*AIM OF THE TASK*
Without a single alteration, write the listing out again.

──────

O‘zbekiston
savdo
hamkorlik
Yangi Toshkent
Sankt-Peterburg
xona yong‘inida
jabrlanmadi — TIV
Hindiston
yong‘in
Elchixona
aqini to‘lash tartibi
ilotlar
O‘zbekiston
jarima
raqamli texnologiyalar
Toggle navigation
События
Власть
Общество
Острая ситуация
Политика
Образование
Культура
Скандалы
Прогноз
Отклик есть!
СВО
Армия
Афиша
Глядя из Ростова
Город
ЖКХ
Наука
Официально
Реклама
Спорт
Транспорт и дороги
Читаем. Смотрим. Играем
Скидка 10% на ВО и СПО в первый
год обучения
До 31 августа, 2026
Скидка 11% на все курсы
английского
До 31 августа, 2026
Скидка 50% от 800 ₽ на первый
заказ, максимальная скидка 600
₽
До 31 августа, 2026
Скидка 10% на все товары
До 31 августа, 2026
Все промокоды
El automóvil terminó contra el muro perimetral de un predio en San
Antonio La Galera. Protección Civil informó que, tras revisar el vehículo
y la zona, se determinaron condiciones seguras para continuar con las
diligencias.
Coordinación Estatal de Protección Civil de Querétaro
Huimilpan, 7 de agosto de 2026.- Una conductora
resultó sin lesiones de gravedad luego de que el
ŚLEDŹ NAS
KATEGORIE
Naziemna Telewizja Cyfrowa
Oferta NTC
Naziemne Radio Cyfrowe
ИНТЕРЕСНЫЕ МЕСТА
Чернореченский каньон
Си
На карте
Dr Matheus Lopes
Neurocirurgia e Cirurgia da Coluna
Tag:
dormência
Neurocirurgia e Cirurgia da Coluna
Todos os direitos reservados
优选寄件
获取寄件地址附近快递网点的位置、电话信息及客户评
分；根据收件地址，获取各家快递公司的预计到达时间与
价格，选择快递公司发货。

──────

*FINAL ANSWER*
O‘zbekiston
savdo
hamkorlik
Yangi Toshkent
Sankt-Peterburg
xona yong‘inida
jabrlanmadi — TIV
Hindiston
yong‘in
Elchixona
aqini to‘lash tartibi
ilotlar
O‘zbekiston
jarima
raqamli texnologiyalar
Toggle navigation
События
Власть
Общество
Острая ситуация
Политика
Образование
Культура
Скандалы
Прогноз
Отклик есть!
СВО
Армия
Афиша
Глядя из Ростова
Город
ЖКХ
Наука
Официально
Реклама
Спорт
Транспорт и дороги
Читаем. Смотрим. Играем
Скидка 10% на ВО и СПО в первый
год обучения
До 31 августа, 2026
Скидка 11% на все курсы
английского
До 31 августа, 2026
Скидка 50% от 800 ₽ на первый
заказ, максимальная скидка 600
₽
До 31 августа, 2026
Скидка 10% на все товары
До 31 августа, 2026
Все промокоды
El automóvil terminó contra el muro perimetral de un predio en San
Antonio La Galera. Protección Civil informó que, tras revisar el vehículo
y la zona, se determinaron condiciones seguras para continuar con las
diligencias.
Coordinación Estatal de Protección Civil de Querétaro
Huimilpan, 7 de agosto de 2026.- Una conductora
resultó sin lesiones de gravedad luego de que el
ŚLEDŹ NAS
KATEGORIE
Naziemna Telewizja Cyfrowa
Oferta NTC
Naziemne Radio Cyfrowe
ИНТЕРЕСНЫЕ МЕСТА
Чернореченский каньон
Си
На карте
Dr Matheus Lopes
Neurocirurgia e Cirurgia da Coluna
Tag:
dormência
Neurocirurgia e Cirurgia da Coluna
Todos os direitos reservados
优选寄件
获取寄件地址附近快递网点的位置、电话信息及客户评
分；根据收件地址，获取各家快递公司的预计到达时间与
价格，选择快递公司发货。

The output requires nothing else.